Comic fandoms of all genres have a home in Pop Cultured at Mill No. 5. Renee Mallett owns the shop with her husband Mike Misiewicz and together they welcome anyone and everyone to explore and join their community of fans and gamers, which will now be easier with a recent expansion of the shop.
Renee says when new customers come into Pop Cultured, they are a little bit surprised at what they have to offer. Typical comic stores are dark little hole in the wall places that don’t feel bright, open and welcoming like Pop Cultured. She adds that the Mill No. 5 atmosphere adds to that feeling of being very inclusive. Even as a customer, before they opened their shop she felt that the mill had a very welcoming energy. And that feeling of inclusivity is mirrored by the customers who venture into the space. Their customers are those who don’t feel comfortable in a typical comic shop because they don’t fit the stereotype of what – in the comic world – are called “fanboys.” They are women, they are gender fluid, they are LGBTQ and they are families.
Renee adds that there is a lot of elitism in the geek word. There are many people who feel that if you don’t know the story arc of every character going back generations, you are not a real fan. For Renee and Mike, a real fan is anybody who loves a character or story genre. “If the first time you saw Xmen was an Xmen movie and you loved it, then you are a fan to us.” Renee says. Growing up reading comics and knowing all of the secondary characters that aren’t in the movies is not a prequalification. They are happy to welcome all fans.

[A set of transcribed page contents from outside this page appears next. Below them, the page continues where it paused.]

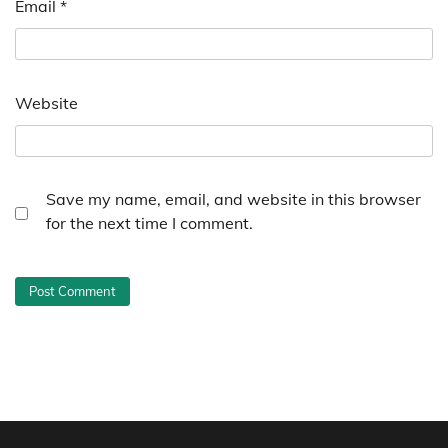
Email
*
Website
Save my name, email, and website in this browser
for the next time I comment.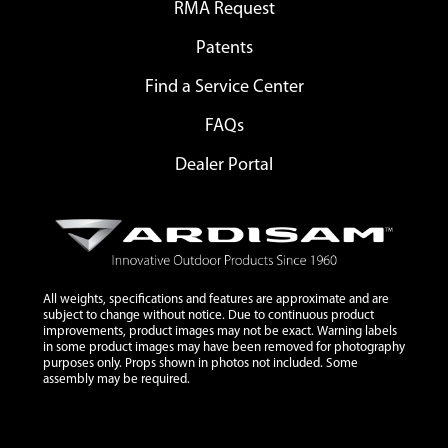
RMA Request
Patents
Find a Service Center
FAQs
Dealer Portal
All weights, specifications and features are approximate and are
subject to change without notice. Due to continuous product
improvements, product images may not be exact. Warning labels
in some product images may have been removed for photography
purposes only. Props shown in photos not included. Some
assembly may be required.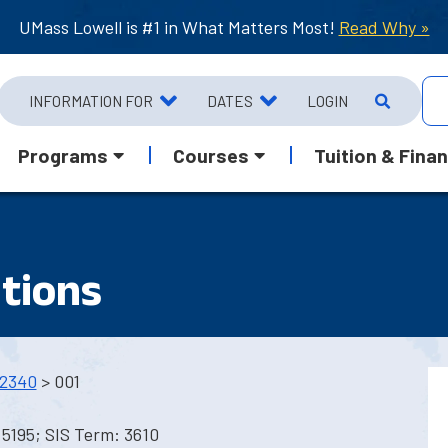
UMass Lowell is #1 in What Matters Most!
Read Why »
INFORMATION FOR
DATES
LOGIN
Programs
Courses
Tuition & Finan
ations
2340
> 001
5195; SIS Term: 3610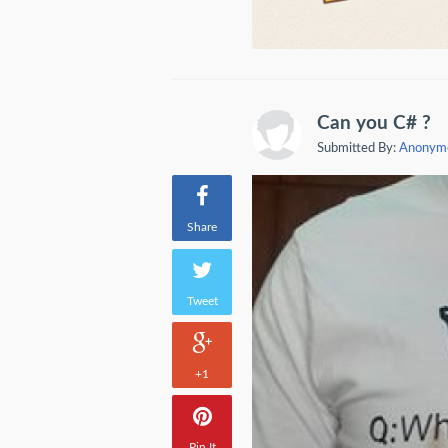
Can you C# ?
Submitted By:
Anonym
Share
Tweet
+1
Pin It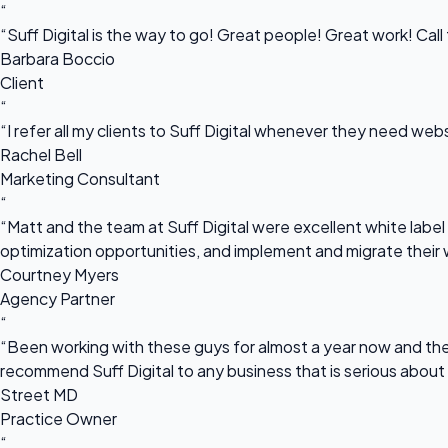
“
“Suff Digital is the way to go! Great people! Great work! Cal
Barbara Boccio
Client
“
“I refer all my clients to Suff Digital whenever they need we
Rachel Bell
Marketing Consultant
“
“Matt and the team at Suff Digital were excellent white label 
optimization opportunities, and implement and migrate their 
Courtney Myers
Agency Partner
“
“Been working with these guys for almost a year now and they
recommend Suff Digital to any business that is serious about
Street MD
Practice Owner
“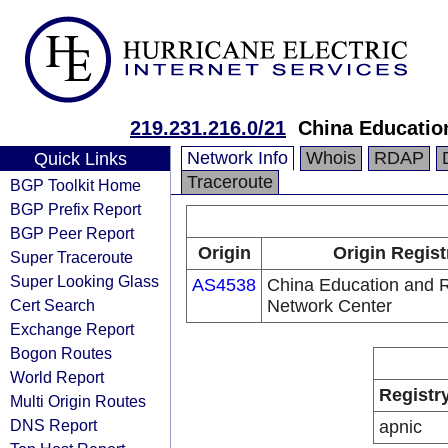
219.231.216.0/21
China Educatio
Network Info
Whois
RDAP
Quick Links
Traceroute
BGP Toolkit Home
BGP Prefix Report
BGP Peer Report
Origin
Origin Regist
Super Traceroute
Super Looking Glass
AS4538
China Education and 
Cert Search
Network Center
Exchange Report
Bogon Routes
World Report
Registr
Multi Origin Routes
DNS Report
apnic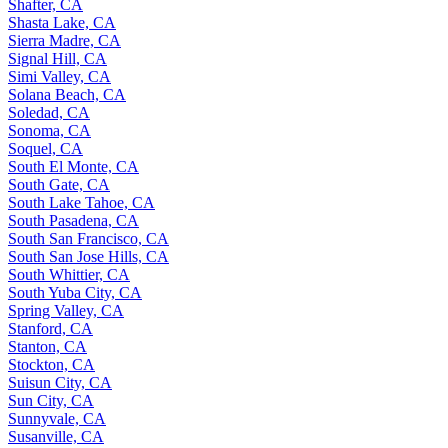
Shafter, CA
Shasta Lake, CA
Sierra Madre, CA
Signal Hill, CA
Simi Valley, CA
Solana Beach, CA
Soledad, CA
Sonoma, CA
Soquel, CA
South El Monte, CA
South Gate, CA
South Lake Tahoe, CA
South Pasadena, CA
South San Francisco, CA
South San Jose Hills, CA
South Whittier, CA
South Yuba City, CA
Spring Valley, CA
Stanford, CA
Stanton, CA
Stockton, CA
Suisun City, CA
Sun City, CA
Sunnyvale, CA
Susanville, CA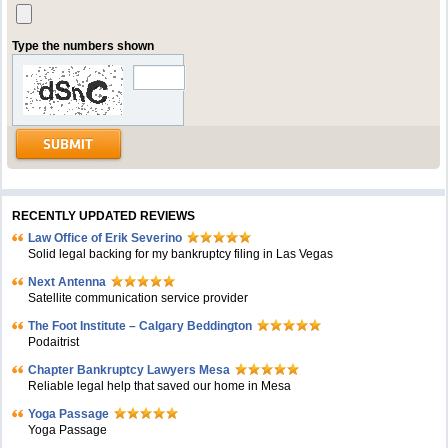
Type the numbers shown
RECENTLY UPDATED REVIEWS
Law Office of Erik Severino
Solid legal backing for my bankruptcy filing in Las Vegas
Next Antenna
Satellite communication service provider
The Foot Institute – Calgary Beddington
Podaitrist
Chapter Bankruptcy Lawyers Mesa
Reliable legal help that saved our home in Mesa
Yoga Passage
Yoga Passage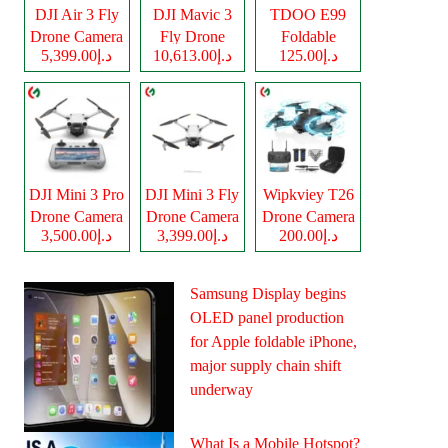
DJI Air 3 Fly
DJI Mavic 3
TDOO E99
Drone Camera
Fly Drone
Foldable
د.إ5,399.00
د.إ10,613.00
د.إ125.00
Camera
Drone Camera
DJI Mini 3 Pro
DJI Mini 3 Fly
Wipkviey T26
Drone Camera
Drone Camera
Drone Camera
د.إ3,500.00
د.إ3,399.00
د.إ200.00
Samsung Display begins
OLED panel production
for Apple foldable iPhone,
major supply chain shift
underway
What Is a Mobile Hotspot?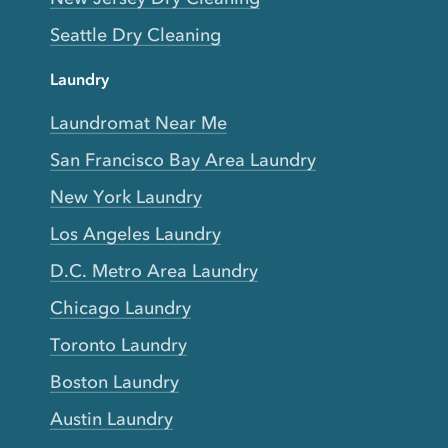
Seattle Dry Cleaning
Laundry
Laundromat Near Me
San Francisco Bay Area Laundry
New York Laundry
Los Angeles Laundry
D.C. Metro Area Laundry
Chicago Laundry
Toronto Laundry
Boston Laundry
Austin Laundry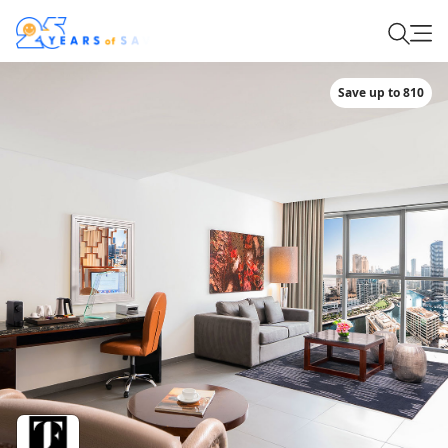
Save up to 810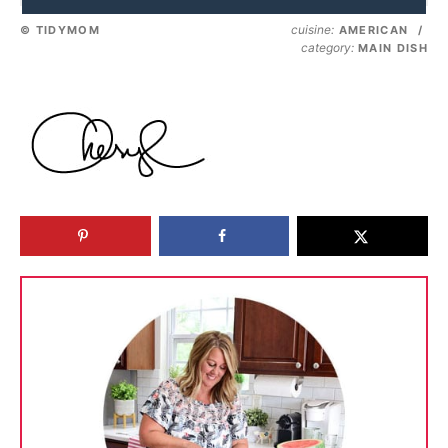
cuisine:
© TIDYMOM
AMERICAN
/
category:
MAIN DISH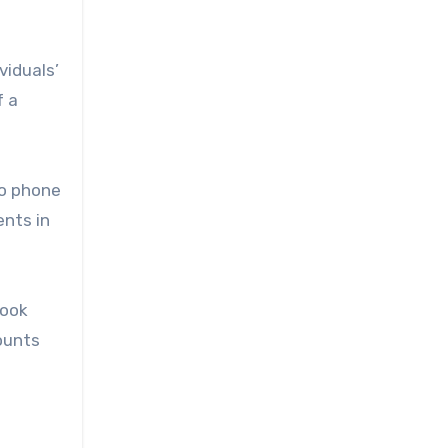
viduals’
f a
to phone
nts in
book
ounts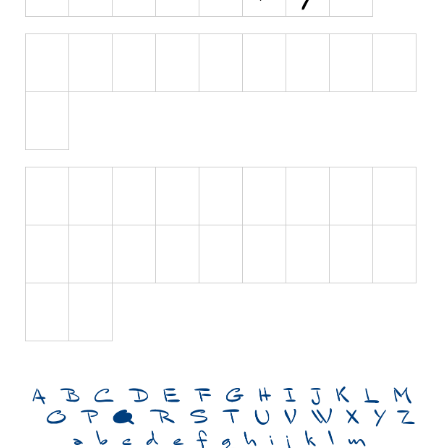
Brush
Calligraphy
Graffiti
Handwritten
School
Trash
Various
Techno
LCD
Sci-fi
Square
Various
Vector
Deals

Welcoming all fans is easier when there is a variety of items being offered. Mike and Renee’s five kids all have different interests, and those interests can be found within the shop. As the shop has grown over the almost 3 years it has been open, each child has been given seed money to order products within their niche to sell in the shop, and they are all given a commission on those sales. For example, Renee and Mike are not familiar with Anime, but one of their kids is, so when they wanted to bring it into the store, they ordered items based on what their friends were reading and talking about.
Renee notes that traditional school lacks the ability to teach kids how to be a boss, how to start a business and how to run a business. She thinks it is a big bonus that her kids have been able to see Pop Cultured come to life as a brick and mortar. They can see how hard it is and how rewarding it can be.
Renee is a writer and began writing comics for her illustrator friends. As she was attending conventions to promote their books, she realized that her books were selling as well. As a family they began attending various conventions and Pop Cultured became their family business at Comic Cons. They never started the business with the idea of growing into a physical location, they just started it because they loved doing events and interacting with people. While visiting Mill No. 5 as customers they realized that it would be a great place to have a pop-up shop as they had the products and knew of the need in the area. After having a conversation with owner Jim Lichoulas the idea of opening a shop happened organically.
Last month Pop Cultured expanded its footprint. With this change the shop has now doubled in size and most of that newfound space will be used as dedicated gaming space for fans to come together to play Dungeons and Dragons, Magic the Gathering and a newer game Warhammer. “Gaming has always been a big thing for us and sort of having a permanent space for people to come together felt even more important to us as the pandemic winds down.” All of the different fandoms are communities and having a place for those communities to gather has always been high on their priority list.
Also, in this new space they are dedicating more room for hobby items such as models, specialty markers and paint. Renee feels that a lot of the customers at the mill don’t just want to be sold something, but they want to create something that has their own personality to it. That is part of the creative spirit of Mill No. 5.